Sunflower (Helianthus Annuus), Benefits, Side Effects and Facts

Sunflower (Helianthus Annuus), Benefits, Side Effects, History and Facts

History of Sunflower

The sunflower or Helianthus annuus is an annual flower which is famous for its extremely large and vividly yellow blooms. Sunflowers are native to South America, but they are widely cultivated all over the world today as ornamentals, food plants, and for their valuable oil. Many people enjoy growing sunflowers, because they are quite easy to grow and they are a great way to brighten even a small garden.

It is estimated that the sunflower was domesticated around 1500 BC in South America, presumably for the purpose of utilizing the oil-rich and highly nutritious seeds. Sunflowers were also used as a source of dye. When European explorers were introduced to the sunflower, they brought it back with them, with sunflower cultivation in Europe dating to around the 1600s. France in particular has become famous for its sunflowers, perhaps because of Van Gogh's lush paintings of sunflower fields in bloom.

A domesticated sunflower can grow over six feet (two meters) in height, producing one or many composite blooms known as heads on a coarse stem with rough, hairy leaves. The "flower" of a sunflower is actually composed of hundreds of tiny florets packed together. When the head is fertilized, the florets on the side of the head develop into seeds, while the petals along the sides wither and fall off. In addition to classic yellow, these petals can be orange or maroon in color, and the seeds may develop in white, black, or striped forms.

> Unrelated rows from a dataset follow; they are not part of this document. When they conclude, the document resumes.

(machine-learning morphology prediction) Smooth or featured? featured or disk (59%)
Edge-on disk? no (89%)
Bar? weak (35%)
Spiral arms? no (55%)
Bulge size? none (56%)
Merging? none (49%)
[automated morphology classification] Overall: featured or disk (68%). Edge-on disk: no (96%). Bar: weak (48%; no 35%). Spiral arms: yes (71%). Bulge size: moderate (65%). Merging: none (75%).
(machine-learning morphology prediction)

Sunflower seeds are rich in protein, oil, and several nutrients. As a result, they are a popular snack in many regions of the world, especially when roasted. They can also be pressed to extract the oil, which may be used in cooking and in various industries. Sunflower oil is famously nutty in flavor, and very good for the skin.

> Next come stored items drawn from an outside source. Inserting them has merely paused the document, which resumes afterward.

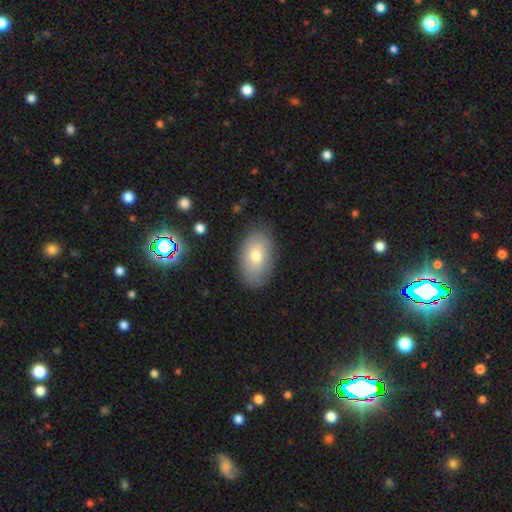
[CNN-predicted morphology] Smooth or featured?
  - smooth: 73% *
  - featured or disk: 19%
  - star or artifact: 9%
How rounded?
  - in between: 91% *
  - round: 8%
  - cigar-shaped: 1%
Merging?
  - none: 83% *
  - minor disturbance: 13%
  - major disturbance: 3%
  - merger: 1%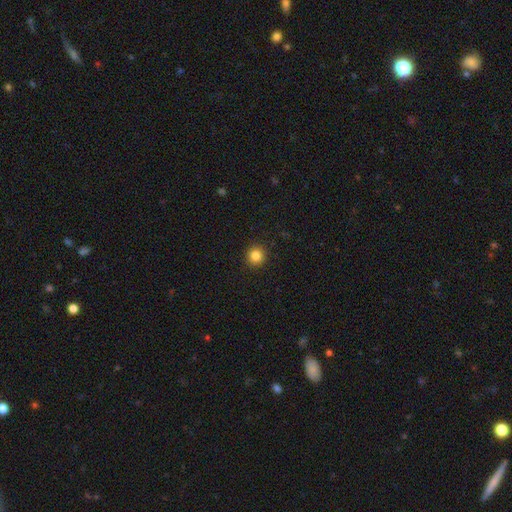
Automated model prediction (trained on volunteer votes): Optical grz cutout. It shows a smooth galaxy with no disk features (84%) that is round (95%). Merging: none (93%).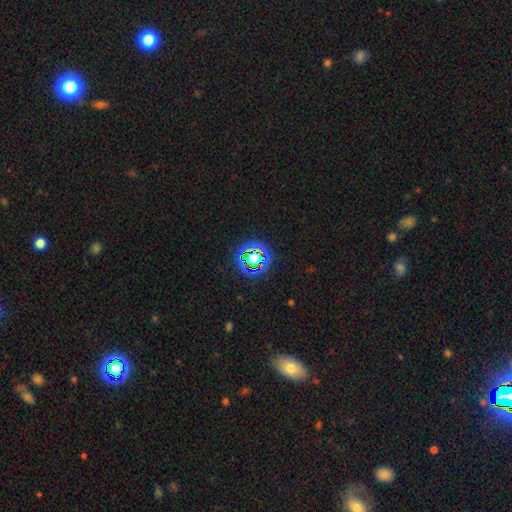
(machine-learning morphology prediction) smooth_or_featured: star or artifact (p=0.62) [alt: smooth p=0.26]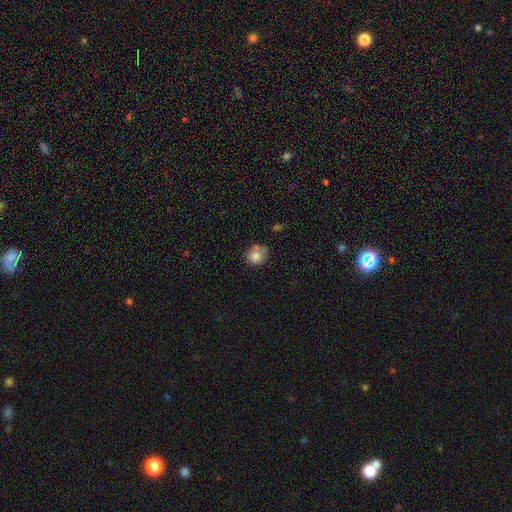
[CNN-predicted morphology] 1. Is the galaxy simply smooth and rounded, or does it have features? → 80% smooth, 10% featured or disk, 10% star or artifact.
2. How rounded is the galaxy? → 84% round, 15% in between, 1% cigar-shaped.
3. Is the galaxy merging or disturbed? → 60% none, 19% minor disturbance, 16% merger, 5% major disturbance.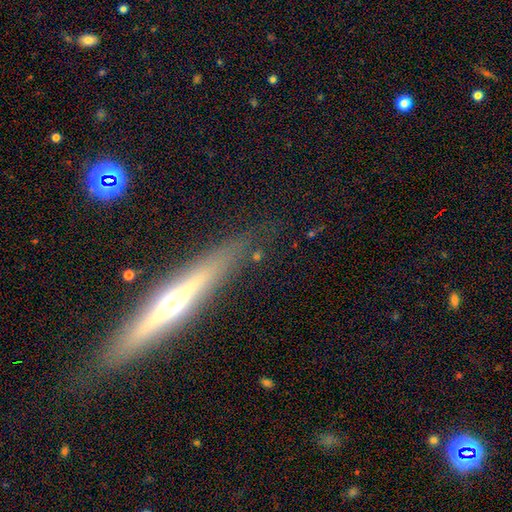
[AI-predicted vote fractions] featured or disk 56%, smooth 31%, star or artifact 13%. Down the decision tree: edge-on disk — yes (89%); merging — none (76%).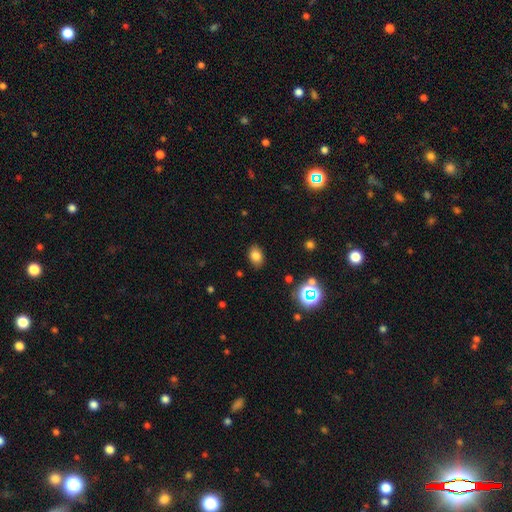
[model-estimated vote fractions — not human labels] Smooth or featured: smooth — 79% (star or artifact — 14%)
How rounded: in between — 78% (round — 21%)
Merging: none — 85% (minor disturbance — 11%)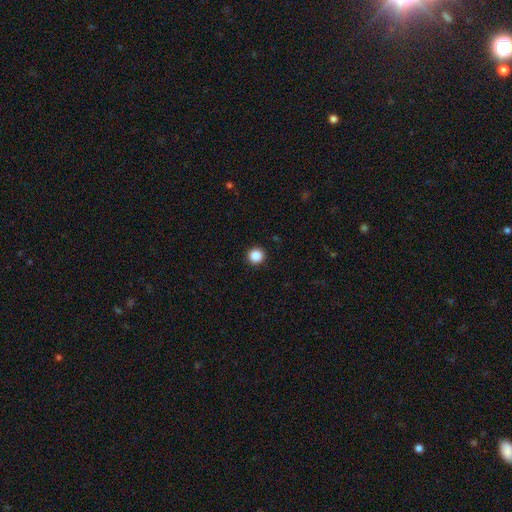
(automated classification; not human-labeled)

The most well known trait of the sunflower is probably its heliotropism. Sunflowers actually follow the sun, with heads which face east in the morning, and slowly track the sun across the sky. After dark, the heads reorient themselves to face the east for morning. This trait is more pronounced in domesticated sunflowers, incidentally.

Growing sunflowers is easy, and in fact the flowers can turn into weeds if allowed to grow unchecked. They thrive in USDA zones three through 10, with most garden stores carrying an assortment of varieties, for people who want to grow sunflowers in exotic colors like maroon and white.

Facts About Sunflowers

  • "Helianthus," is the scientific name of the sunflower genus. It is a combination of two words "Helios," meaning sun and "Anthos," meaning flower.

  • The sunflower plant can grow from 3 to 18 feet tall.

  • A sunflower only requires 90 to 100 days to grow.

  • A single sunflower can have up to 2000 seeds.

  • Growing sunflowers is a great way to attract birds to your yard.

  • More than sixty different varieties of sunflowers can be found in the world. Out of all these, the most common one is bright yellow, with dark brown centers filled with seeds.

  • A sunflower head is made up of 1,000 to 2,000 individual flowers that are joined together to a base. The large petals that are found around the edge of a sunflower are individual ray flowers, these do not develop into seeds.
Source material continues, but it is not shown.